• [Directive] If a line in the records contains the word "descale", count it; state the resulting number and nothing more.

Items listed in a dataset:
Start of Block
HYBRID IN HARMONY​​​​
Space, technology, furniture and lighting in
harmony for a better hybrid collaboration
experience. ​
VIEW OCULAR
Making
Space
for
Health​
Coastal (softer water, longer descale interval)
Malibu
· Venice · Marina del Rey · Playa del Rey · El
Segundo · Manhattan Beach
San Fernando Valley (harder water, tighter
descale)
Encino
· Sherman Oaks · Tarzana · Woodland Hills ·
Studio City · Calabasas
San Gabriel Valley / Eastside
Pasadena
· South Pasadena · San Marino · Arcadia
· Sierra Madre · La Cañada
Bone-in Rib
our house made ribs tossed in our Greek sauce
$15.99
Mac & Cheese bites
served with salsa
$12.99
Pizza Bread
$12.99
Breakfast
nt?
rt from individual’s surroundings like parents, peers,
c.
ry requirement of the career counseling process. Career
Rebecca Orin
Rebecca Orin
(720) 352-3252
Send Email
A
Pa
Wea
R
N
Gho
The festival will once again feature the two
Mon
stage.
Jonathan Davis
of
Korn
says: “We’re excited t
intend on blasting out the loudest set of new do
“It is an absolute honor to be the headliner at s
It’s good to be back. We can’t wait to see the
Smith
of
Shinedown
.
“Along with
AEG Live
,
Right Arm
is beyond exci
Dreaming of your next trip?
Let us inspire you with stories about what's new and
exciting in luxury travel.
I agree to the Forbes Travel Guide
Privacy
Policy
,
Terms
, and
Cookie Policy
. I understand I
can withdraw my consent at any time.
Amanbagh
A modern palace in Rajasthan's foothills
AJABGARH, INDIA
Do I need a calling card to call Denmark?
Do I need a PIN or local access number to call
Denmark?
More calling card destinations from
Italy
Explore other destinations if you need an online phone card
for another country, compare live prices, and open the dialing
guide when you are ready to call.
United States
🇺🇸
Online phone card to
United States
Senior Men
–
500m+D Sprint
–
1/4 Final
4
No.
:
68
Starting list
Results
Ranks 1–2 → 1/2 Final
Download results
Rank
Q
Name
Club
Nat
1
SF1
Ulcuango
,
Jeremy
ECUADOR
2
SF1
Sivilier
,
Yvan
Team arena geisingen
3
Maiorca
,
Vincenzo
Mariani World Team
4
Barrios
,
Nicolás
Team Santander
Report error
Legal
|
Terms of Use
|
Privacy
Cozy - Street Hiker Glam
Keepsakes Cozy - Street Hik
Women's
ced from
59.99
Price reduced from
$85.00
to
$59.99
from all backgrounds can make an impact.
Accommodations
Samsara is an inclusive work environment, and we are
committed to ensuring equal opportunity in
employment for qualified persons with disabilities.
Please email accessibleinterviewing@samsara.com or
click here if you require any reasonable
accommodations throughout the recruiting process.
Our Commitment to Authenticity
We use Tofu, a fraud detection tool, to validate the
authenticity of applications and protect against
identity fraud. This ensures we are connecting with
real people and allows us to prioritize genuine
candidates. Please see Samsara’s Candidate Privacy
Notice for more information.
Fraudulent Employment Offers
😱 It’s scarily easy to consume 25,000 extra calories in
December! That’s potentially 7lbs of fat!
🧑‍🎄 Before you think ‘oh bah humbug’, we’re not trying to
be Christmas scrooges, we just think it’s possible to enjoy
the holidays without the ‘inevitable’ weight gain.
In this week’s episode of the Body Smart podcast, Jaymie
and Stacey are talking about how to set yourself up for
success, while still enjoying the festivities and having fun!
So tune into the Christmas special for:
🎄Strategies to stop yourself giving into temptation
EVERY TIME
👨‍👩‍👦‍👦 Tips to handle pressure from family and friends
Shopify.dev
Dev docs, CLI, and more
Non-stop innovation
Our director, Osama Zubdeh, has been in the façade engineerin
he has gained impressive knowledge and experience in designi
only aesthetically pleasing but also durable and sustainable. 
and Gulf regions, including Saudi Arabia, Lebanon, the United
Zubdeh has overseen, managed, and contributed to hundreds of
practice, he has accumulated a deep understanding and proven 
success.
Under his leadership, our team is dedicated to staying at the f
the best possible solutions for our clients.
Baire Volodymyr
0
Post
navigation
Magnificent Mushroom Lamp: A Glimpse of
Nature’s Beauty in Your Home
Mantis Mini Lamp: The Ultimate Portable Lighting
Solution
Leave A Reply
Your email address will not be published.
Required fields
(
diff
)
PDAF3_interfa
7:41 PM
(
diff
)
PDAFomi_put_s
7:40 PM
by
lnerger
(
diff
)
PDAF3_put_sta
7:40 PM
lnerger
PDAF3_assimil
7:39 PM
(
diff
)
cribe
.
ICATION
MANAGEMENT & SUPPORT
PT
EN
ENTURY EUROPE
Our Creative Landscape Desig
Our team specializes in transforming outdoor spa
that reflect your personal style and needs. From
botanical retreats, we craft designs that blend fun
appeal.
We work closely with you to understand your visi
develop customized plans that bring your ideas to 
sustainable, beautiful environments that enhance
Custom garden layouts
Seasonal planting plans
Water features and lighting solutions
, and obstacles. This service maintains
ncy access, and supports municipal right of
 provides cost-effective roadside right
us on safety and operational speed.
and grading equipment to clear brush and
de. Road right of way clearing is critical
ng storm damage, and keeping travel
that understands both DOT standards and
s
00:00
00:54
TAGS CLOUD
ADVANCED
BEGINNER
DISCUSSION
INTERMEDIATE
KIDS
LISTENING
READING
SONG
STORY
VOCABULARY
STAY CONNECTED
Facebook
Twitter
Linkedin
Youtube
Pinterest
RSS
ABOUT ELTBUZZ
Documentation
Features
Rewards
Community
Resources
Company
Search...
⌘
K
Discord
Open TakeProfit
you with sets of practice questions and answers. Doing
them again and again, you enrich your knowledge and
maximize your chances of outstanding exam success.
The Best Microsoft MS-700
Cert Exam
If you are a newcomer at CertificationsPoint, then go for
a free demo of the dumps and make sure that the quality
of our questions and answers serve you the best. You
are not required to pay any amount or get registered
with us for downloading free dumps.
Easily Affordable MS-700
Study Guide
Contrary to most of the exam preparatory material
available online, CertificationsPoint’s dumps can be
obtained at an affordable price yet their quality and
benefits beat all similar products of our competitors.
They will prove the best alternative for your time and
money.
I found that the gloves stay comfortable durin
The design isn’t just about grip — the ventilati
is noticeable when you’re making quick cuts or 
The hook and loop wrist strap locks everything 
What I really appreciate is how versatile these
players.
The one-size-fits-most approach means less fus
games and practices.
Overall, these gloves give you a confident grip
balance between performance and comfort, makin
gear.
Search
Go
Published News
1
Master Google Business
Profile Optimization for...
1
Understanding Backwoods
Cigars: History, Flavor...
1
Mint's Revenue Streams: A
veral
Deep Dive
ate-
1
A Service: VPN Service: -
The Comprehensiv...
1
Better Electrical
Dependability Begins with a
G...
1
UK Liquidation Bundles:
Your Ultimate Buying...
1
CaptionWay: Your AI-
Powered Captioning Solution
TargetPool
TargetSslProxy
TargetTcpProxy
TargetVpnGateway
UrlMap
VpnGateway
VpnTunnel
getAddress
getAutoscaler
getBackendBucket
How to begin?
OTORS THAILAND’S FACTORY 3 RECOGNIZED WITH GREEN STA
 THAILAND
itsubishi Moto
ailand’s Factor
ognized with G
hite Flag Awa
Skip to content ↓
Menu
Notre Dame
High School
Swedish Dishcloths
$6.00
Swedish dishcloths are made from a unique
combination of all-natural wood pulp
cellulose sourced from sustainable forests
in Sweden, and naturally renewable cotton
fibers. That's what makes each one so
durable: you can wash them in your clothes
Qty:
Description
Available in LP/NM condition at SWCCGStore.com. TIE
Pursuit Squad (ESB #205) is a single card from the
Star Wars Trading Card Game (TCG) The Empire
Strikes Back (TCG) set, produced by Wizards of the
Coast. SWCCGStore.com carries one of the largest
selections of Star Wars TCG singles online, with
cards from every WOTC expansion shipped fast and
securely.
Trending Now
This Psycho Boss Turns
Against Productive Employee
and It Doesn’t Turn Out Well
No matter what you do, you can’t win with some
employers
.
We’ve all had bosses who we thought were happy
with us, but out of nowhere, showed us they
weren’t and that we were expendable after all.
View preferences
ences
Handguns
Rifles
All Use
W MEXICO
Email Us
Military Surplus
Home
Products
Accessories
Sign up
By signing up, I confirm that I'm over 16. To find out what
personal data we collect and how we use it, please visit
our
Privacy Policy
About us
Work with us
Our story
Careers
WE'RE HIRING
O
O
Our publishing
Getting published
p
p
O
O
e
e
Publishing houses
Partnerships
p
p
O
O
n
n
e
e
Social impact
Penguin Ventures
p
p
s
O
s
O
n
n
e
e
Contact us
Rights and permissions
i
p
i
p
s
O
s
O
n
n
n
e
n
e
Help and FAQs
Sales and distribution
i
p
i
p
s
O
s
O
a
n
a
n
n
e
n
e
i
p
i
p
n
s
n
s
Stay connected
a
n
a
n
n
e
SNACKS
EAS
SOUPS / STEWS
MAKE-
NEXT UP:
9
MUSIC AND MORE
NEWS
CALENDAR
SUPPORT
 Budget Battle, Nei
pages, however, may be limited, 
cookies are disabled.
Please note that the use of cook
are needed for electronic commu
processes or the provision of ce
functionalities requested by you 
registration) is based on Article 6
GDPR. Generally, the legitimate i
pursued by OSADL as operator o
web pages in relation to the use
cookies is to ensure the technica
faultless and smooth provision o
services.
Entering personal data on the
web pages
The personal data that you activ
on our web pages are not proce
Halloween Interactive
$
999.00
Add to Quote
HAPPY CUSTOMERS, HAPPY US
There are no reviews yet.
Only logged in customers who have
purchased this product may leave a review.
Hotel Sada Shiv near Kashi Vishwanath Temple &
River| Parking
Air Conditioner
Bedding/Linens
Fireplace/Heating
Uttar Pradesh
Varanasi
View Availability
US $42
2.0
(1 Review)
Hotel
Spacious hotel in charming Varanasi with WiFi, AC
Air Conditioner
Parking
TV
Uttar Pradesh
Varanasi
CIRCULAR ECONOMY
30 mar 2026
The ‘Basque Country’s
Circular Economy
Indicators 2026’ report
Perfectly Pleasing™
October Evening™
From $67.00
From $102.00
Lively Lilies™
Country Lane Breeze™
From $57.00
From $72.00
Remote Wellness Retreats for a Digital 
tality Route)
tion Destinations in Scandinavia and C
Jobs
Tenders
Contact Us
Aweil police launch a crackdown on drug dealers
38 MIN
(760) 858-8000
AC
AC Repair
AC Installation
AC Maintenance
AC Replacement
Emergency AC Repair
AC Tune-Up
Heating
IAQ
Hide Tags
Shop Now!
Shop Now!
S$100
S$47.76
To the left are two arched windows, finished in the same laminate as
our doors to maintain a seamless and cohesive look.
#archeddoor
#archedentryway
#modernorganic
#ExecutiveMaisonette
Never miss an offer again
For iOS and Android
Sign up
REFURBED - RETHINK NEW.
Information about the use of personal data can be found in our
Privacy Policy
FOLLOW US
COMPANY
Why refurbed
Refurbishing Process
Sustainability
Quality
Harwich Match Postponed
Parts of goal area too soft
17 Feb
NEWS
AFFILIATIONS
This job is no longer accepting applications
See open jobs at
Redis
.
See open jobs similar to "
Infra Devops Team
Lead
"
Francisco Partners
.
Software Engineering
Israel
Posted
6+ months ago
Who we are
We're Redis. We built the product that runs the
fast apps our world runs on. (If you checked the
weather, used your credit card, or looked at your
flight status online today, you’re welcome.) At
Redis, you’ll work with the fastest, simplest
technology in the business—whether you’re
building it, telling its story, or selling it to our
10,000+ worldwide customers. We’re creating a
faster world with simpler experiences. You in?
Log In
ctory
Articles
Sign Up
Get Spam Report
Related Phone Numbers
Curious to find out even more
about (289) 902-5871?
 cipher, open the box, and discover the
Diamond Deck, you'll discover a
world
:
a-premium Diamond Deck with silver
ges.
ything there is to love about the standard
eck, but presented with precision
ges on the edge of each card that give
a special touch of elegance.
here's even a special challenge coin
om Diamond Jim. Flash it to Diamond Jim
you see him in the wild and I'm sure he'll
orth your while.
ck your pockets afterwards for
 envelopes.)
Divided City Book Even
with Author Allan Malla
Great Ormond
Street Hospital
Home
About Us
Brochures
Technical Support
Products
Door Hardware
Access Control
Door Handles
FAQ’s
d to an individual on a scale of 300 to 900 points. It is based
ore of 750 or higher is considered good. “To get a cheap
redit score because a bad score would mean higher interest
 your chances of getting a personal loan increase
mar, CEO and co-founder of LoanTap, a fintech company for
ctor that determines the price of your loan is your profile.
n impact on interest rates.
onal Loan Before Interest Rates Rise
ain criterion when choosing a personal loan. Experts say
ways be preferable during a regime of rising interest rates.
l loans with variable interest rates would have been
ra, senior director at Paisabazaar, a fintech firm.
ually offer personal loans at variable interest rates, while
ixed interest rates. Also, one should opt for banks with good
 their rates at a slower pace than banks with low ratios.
End of Block
• [Solution] 2